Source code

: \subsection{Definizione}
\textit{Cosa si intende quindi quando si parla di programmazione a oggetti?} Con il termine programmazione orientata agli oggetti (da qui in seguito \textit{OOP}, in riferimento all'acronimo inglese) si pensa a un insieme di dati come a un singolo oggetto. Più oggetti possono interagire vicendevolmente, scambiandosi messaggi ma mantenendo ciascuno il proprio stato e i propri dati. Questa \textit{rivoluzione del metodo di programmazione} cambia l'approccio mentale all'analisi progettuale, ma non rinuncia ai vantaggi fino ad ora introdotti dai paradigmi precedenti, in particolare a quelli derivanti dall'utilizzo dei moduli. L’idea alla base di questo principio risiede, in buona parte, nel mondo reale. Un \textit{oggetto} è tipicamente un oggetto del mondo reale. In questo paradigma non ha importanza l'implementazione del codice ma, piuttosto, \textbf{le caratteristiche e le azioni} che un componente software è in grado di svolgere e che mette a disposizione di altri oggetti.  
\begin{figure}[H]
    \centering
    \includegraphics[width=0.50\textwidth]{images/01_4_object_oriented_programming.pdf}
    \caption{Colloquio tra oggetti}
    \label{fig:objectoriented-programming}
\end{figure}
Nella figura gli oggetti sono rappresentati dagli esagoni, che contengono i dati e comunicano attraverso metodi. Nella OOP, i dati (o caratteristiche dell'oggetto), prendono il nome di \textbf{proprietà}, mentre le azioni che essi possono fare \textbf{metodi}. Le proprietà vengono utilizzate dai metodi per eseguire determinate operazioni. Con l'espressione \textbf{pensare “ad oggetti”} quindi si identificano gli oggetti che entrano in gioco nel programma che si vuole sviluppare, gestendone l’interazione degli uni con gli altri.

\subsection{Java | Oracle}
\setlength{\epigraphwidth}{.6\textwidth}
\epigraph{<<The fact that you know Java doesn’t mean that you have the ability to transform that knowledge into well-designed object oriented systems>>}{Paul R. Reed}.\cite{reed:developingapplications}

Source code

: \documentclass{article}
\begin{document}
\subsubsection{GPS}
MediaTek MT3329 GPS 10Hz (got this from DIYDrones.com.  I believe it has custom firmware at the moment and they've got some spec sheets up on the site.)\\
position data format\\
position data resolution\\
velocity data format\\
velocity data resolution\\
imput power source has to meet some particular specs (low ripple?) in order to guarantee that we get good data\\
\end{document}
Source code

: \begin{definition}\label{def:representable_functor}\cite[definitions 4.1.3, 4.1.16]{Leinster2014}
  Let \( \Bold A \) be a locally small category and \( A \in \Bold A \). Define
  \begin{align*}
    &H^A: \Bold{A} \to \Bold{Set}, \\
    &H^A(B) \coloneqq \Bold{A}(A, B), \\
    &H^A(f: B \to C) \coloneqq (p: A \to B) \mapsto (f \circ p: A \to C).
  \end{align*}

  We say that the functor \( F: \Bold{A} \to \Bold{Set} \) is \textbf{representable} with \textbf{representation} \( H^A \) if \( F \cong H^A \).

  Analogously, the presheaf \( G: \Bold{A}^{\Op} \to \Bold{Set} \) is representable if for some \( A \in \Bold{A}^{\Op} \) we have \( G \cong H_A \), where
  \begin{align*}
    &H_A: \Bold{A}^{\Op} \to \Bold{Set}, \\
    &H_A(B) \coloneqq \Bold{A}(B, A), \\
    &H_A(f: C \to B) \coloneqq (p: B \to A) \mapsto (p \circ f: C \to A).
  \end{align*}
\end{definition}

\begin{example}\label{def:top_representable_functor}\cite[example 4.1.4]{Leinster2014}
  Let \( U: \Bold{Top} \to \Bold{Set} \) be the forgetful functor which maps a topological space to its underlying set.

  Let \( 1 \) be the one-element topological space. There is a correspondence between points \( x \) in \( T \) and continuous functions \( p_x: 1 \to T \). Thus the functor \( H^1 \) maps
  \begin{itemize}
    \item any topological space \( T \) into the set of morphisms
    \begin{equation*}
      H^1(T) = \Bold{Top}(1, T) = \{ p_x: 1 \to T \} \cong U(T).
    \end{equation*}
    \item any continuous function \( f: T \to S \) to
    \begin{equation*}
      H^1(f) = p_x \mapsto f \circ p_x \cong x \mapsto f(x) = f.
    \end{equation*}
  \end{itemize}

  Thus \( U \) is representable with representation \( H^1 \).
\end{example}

◆ **What is being asked**
Return all lines from the data above with "have" in them.

◆ **Result of this exercise**
\epigraph{<<The fact that you know Java doesn’t mean that you have the ability to transform that knowledge into well-designed object oriented systems>>}{Paul R. Reed}.\cite{reed:developingapplications}
  Analogously, the presheaf \( G: \Bold{A}^{\Op} \to \Bold{Set} \) is representable if for some \( A \in \Bold{A}^{\Op} \) we have \( G \cong H_A \), where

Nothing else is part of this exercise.